Although, prior notice is not required for a landlord to enter the dwelling unit (except in the case of repairs and alterations), it is customary for a landlord to provide prior notice to their tenants.
Small Claims Court in Massachusetts
Massachusetts small claims court will hear rent-related disputes valued up to $7,000 but will not hear eviction cases. Written and sealed contracts have a 6-year and 20-year statute of limitations, respectively.
Mandatory Disclosures in Massachusetts
Massachusetts landlords must make the following mandatory disclosures:
- Lead-Based Paint– Landlords that own properties built before 1978 must provide information about the concentrations of lead paint.

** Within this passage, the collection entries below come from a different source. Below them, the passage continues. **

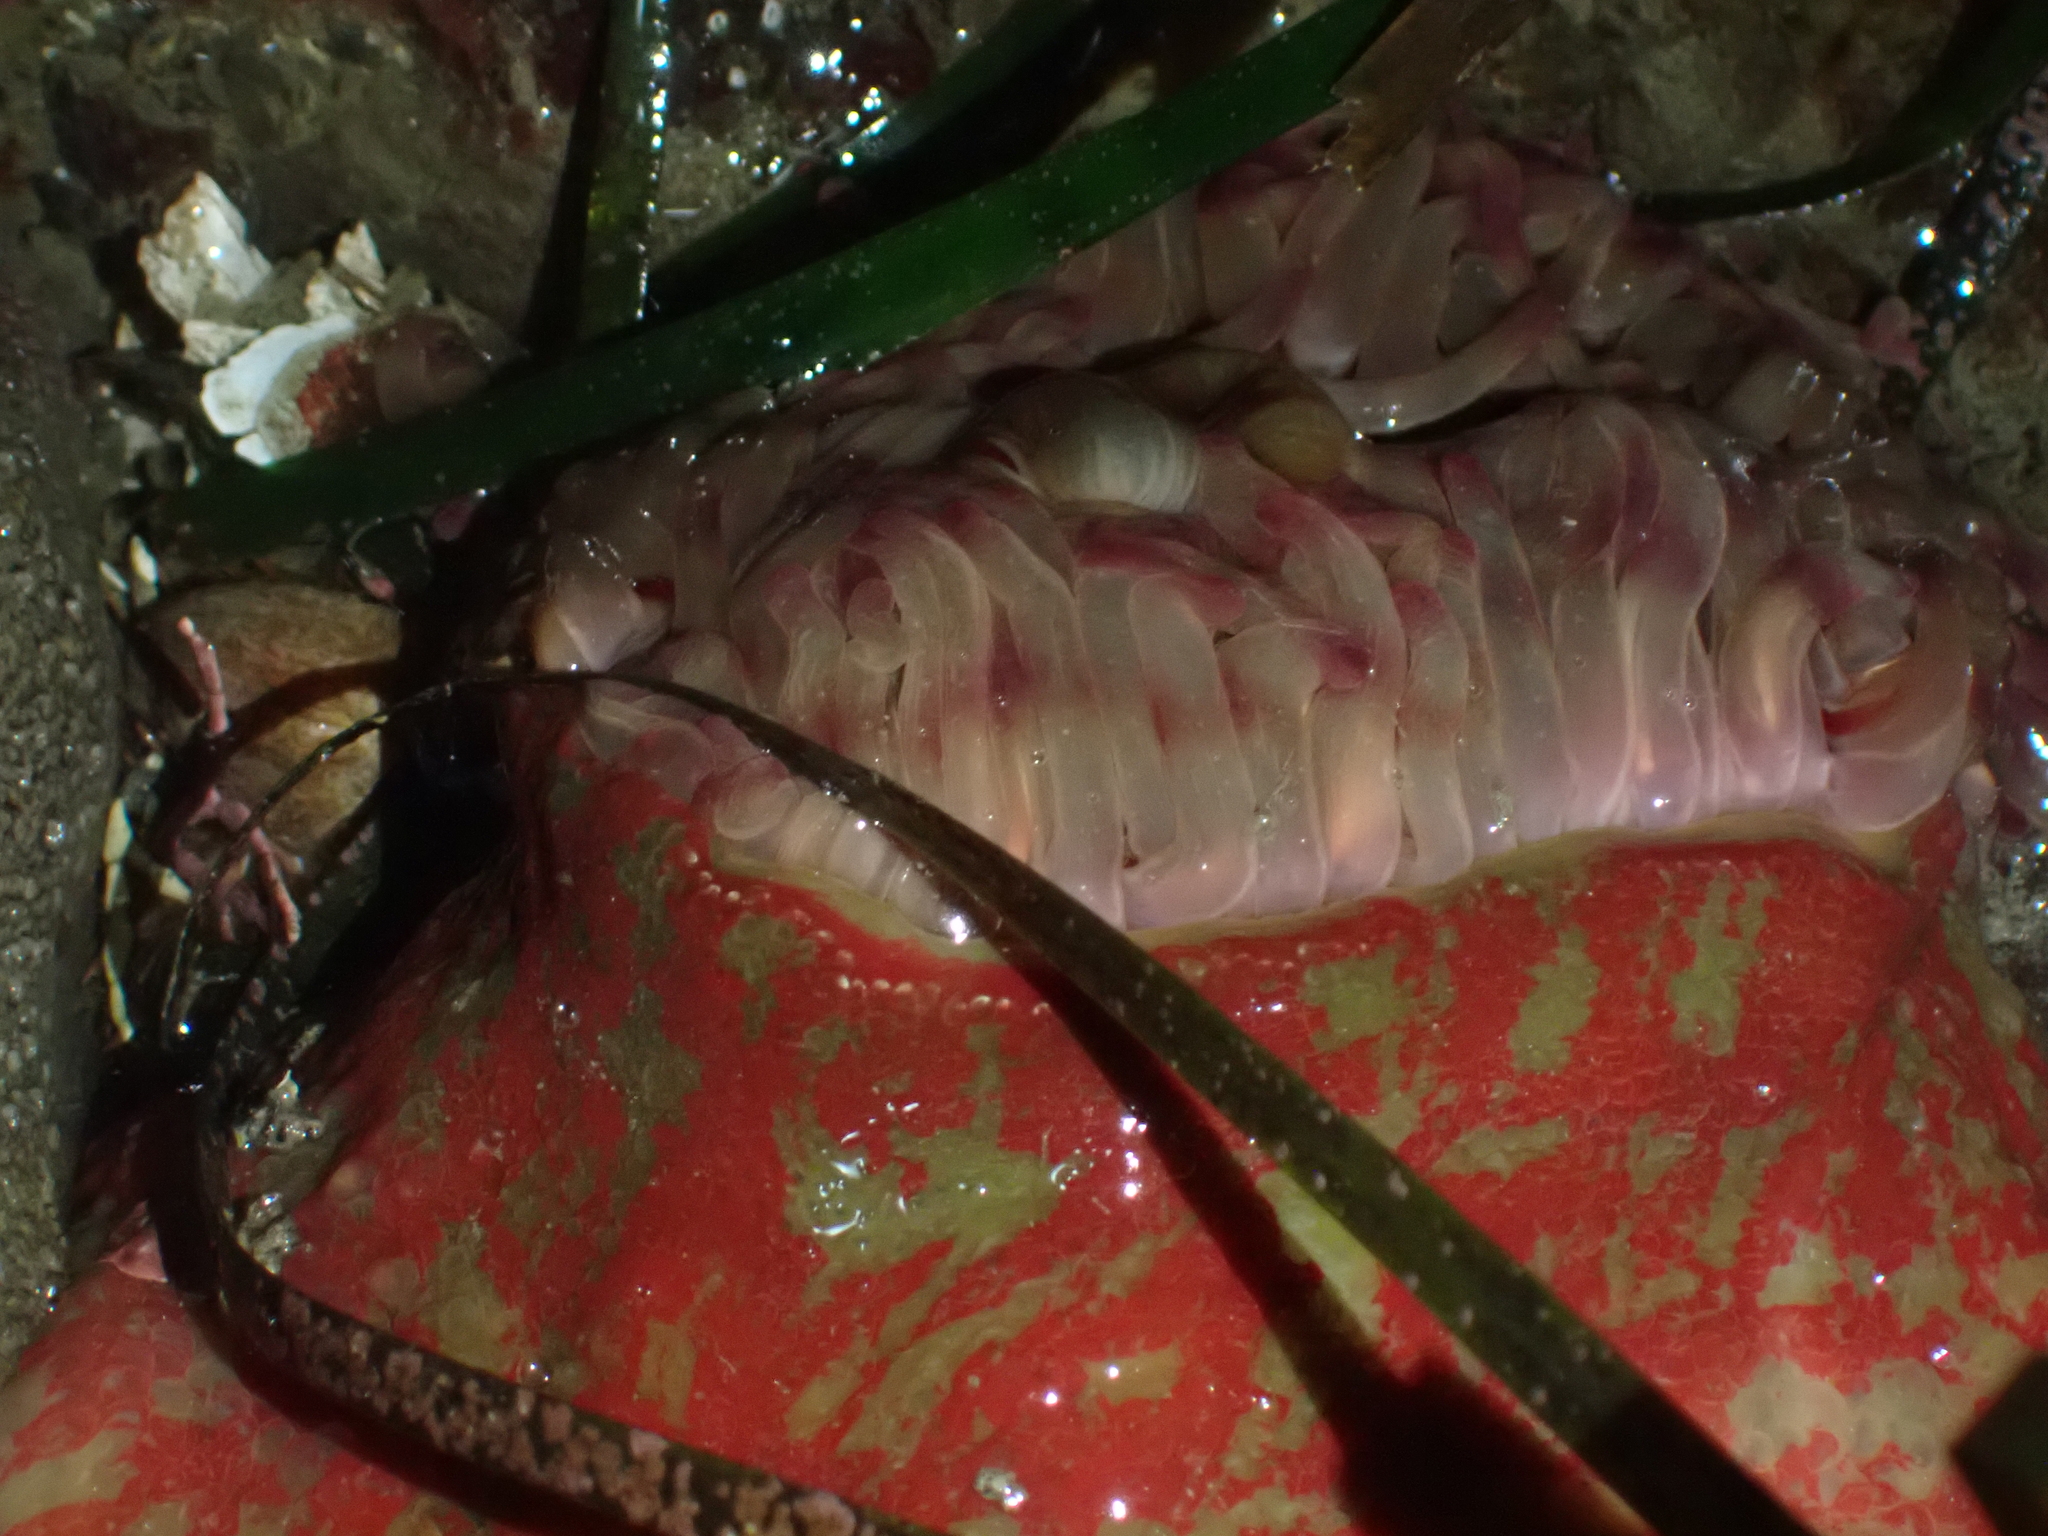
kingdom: Animalia
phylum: Cnidaria
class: Anthozoa
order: Actiniaria
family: Actiniidae
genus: Urticina
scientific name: Urticina grebelnyi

- Authorized Agents – Landlords must also disclose the names and addresses of all parties involved in owning and managing the property.
- Move-In Checklist – Landlords that charge a security deposit must provide an inventory of the rental unit’s condition in the form of a checklist.
- Security Deposit Holdings – Landlords must disclose the holding information to the tenant.
Changing the Locks in Massachusetts
It is unclear whether Massachusetts law allows tenants to change locks without permission. Tenants may request that a landlord change the locks if they are the victim of domestic abuse. Landlords are forbidden from changing the locks as a form of eviction (i.e. “lockouts”).